> **Texto fuente**:
━━━━

Fidel es un país

Fidel es un país
____________Juan Gelman

viernes, 13 de junio de 2014

¡Pégale de zurda!

¿Mi equipo?: ¡América! Respuesta inmediata que le di a mi amiga Paca, (periodista y compañera de la revista EL Caimán Barbudo que me llamó tras la primera victoria en el Mundial de Futbol Brasil 2014. “Si el mundo está de cabeza, pégale de zurda” como canta Telesur; y es hora de agradecer a Hugo Chávez (y su eterna conspiración con su padre Fidel y sus abuelos Simón y José Julián), esa voz de los pobres de la tierra que proclama que “Nuestro norte es el Sur”. Por fin este planeta tiene un canal revolucionario, que representa nuestra identidad; rebelde, sin medias tintas, culto y sincero. Una voz contra el coro sumiso a los mandatos imperiales, contra esa maquinaria en función de desdibujarnos, descerebrarnos, de extinguir nuestras identidades globalizando los patrones de la sociedad de consumo.
Qué gusto ver a Maradona, ese pibe malcriado de mi barrio, irreverente hasta consigo mismo, con su aire embriagado de tempo tartamudo, sin complacencias para nadie, ni siquiera para el público que más quiere, lo mismo advirtiendo a Brasil o a su Argentina que no tienen un paseo contra ningún equipo, que no se puede subestimar; así mismo sonrieo viendo como Diego se jacta de un buen recuerdo cuando fungía de dios en los terrenos, -incluso, vanagloriándose de una trampa de chico malo, la más famosa de la historia de futbol, aquella mano del segundo gol, que bien se le merecía Inglaterra, no por sus jugadores pero sí por su invasión a las Malvinas. Aquellos dos goles fueron la venganza de un pueblo contra la ocupación imperial.
Con la elegancia de la sencillez aguda, que emerge de un inmenso caudal de conocimientos y la fluidez de un pensamiento descolonizador se nos presenta Víctor Hugo Morales, aquel que narró el gol de los goles en el partido famoso del 86 donde todos los del sur fuimos de Argentina. Víctor Hugo, apostillando con toques de exquisitez a su colega, dejando fluir una eticidad del más alto humanismo, muy necesaria para estos tiempos de rapiña globalizada. Si hermoso es ver a un Maradona explicando con orgullo de niño travieso su famosa trampa, su “mano de dios”, igual de gratificante es ver a Víctor Hugo, explicando cómo en su narración, poniendo la verdad por encima incluso de su amor a Argentina, se atrevió a declarar que creía que aquel segundo gol era mano y, por tanto, no era gol.

━━━━

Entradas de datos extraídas
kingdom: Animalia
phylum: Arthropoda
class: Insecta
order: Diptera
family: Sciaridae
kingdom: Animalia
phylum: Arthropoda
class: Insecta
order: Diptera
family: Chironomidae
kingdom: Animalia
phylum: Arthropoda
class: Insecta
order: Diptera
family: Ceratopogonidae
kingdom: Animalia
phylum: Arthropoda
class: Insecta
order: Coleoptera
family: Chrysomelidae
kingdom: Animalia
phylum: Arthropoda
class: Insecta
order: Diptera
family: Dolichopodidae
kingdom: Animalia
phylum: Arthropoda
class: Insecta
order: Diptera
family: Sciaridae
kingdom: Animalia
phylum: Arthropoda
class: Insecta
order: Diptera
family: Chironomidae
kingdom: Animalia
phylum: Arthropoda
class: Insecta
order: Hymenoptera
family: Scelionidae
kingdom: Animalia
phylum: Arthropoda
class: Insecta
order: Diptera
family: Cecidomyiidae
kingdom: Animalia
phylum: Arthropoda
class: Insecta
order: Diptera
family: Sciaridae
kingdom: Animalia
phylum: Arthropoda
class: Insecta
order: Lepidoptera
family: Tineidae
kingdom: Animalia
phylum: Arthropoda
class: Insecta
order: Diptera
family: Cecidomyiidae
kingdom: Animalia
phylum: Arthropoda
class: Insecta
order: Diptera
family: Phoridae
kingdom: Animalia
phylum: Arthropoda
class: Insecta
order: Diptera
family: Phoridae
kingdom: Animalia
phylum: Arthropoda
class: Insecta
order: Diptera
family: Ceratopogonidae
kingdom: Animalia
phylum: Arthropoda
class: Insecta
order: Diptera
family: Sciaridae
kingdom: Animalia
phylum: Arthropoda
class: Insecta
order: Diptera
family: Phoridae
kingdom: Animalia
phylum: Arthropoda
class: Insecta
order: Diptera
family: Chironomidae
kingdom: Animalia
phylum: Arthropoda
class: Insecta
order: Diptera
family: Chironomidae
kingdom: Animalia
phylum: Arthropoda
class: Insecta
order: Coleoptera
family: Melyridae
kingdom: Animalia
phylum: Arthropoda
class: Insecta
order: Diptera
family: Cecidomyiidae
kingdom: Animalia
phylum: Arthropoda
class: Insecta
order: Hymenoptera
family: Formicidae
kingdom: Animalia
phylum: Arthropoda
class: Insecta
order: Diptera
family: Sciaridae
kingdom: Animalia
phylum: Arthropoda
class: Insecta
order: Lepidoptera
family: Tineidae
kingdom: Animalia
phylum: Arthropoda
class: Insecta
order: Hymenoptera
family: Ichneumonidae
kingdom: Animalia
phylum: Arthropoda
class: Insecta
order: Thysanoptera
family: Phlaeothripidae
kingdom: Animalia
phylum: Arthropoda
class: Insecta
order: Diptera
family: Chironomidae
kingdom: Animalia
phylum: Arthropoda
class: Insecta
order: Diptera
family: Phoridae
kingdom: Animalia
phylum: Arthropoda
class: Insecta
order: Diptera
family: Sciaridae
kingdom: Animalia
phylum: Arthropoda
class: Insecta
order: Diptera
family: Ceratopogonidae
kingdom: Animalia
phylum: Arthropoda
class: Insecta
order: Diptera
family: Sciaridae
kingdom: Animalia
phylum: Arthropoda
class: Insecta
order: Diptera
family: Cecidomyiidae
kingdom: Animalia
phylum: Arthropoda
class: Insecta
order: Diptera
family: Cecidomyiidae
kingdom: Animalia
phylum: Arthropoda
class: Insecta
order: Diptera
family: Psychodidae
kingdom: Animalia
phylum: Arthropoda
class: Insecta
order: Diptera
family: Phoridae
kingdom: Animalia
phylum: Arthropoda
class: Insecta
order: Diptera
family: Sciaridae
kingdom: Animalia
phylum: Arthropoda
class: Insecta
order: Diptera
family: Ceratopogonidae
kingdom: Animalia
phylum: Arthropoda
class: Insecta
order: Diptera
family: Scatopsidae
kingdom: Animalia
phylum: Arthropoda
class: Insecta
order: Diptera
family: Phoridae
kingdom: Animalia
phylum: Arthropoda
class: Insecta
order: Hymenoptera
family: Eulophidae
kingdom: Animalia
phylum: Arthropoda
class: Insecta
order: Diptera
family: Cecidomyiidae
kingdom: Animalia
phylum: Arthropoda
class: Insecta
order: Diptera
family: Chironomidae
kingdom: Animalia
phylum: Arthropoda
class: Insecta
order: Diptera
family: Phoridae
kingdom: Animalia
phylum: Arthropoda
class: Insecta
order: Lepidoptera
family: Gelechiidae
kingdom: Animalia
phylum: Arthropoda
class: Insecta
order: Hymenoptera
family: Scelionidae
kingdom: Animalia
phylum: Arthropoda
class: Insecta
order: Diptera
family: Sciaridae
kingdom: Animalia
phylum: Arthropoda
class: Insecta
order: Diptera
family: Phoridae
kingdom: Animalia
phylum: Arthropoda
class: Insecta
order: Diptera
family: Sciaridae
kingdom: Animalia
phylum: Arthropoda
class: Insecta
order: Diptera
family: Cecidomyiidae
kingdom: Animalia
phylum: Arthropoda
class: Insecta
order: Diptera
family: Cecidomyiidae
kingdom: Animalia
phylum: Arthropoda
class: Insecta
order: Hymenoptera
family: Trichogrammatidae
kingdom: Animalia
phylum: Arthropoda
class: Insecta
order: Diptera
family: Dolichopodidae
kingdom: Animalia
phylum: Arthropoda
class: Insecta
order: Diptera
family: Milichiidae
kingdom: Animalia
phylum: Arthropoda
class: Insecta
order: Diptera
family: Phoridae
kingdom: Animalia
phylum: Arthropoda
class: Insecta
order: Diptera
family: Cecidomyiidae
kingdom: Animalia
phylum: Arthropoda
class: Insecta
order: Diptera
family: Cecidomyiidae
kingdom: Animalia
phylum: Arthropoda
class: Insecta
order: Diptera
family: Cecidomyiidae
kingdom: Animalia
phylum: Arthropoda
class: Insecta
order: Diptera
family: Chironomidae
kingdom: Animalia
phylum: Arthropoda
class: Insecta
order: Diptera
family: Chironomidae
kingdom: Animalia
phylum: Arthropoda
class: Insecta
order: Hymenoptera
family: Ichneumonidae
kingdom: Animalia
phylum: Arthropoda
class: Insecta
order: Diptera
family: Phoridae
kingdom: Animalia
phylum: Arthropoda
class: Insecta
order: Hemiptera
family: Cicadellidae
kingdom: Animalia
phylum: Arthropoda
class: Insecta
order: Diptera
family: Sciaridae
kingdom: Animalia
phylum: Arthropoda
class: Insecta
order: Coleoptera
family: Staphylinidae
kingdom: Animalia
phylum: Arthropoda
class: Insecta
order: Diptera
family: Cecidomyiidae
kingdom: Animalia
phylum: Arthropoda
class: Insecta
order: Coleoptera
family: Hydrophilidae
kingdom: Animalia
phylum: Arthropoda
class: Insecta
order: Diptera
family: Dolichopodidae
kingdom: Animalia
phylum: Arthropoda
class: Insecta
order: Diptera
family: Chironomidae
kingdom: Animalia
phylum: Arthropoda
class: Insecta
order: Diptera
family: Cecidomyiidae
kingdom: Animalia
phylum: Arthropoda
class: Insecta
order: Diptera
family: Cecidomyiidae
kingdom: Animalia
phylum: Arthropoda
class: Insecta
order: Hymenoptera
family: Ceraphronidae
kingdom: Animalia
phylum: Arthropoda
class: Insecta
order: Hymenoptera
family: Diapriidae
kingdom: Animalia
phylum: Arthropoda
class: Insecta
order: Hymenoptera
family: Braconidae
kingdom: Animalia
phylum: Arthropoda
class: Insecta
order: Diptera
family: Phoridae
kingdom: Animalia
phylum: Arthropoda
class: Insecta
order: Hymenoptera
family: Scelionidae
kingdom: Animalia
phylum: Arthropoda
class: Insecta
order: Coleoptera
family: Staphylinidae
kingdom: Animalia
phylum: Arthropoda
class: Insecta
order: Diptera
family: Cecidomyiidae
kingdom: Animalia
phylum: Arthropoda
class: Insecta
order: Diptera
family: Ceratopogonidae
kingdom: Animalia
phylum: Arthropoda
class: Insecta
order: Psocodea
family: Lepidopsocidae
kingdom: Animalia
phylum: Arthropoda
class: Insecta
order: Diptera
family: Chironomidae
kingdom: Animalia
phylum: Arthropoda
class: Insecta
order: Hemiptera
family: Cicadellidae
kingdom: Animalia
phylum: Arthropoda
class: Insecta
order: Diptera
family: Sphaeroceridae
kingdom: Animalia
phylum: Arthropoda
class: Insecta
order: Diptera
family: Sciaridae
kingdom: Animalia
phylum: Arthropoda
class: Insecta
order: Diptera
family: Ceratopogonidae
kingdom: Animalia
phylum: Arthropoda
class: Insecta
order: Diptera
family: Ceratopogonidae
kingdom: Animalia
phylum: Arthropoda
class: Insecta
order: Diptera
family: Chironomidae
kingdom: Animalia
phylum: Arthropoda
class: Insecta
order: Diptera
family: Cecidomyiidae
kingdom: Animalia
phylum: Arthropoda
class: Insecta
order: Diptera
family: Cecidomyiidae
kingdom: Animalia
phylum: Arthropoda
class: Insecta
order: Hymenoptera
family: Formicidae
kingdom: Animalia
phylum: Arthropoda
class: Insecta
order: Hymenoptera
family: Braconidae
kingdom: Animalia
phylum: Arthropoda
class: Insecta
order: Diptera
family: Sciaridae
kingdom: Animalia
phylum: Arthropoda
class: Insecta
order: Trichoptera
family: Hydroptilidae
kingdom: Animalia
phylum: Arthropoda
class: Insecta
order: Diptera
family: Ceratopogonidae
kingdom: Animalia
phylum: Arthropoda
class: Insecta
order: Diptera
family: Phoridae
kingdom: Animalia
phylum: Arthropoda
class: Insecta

━━━━

> **Objetivo del ejercicio**: Por favor, reescribe el fragmento del texto fuente que va de "Qué gusto ver" a "la ocupación imperial." y cambia "Inglaterra" por "el Reino Unido".

> **Resultado esperado**:
Qué gusto ver a Maradona, ese pibe malcriado de mi barrio, irreverente hasta consigo mismo, con su aire embriagado de tempo tartamudo, sin complacencias para nadie, ni siquiera para el público que más quiere, lo mismo advirtiendo a Brasil o a su Argentina que no tienen un paseo contra ningún equipo, que no se puede subestimar; así mismo sonrieo viendo como Diego se jacta de un buen recuerdo cuando fungía de dios en los terrenos, -incluso, vanagloriándose de una trampa de chico malo, la más famosa de la historia de futbol, aquella mano del segundo gol, que bien se le merecía el Reino Unido, no por sus jugadores pero sí por su invasión a las Malvinas. Aquellos dos goles fueron la venganza de un pueblo contra la ocupación imperial.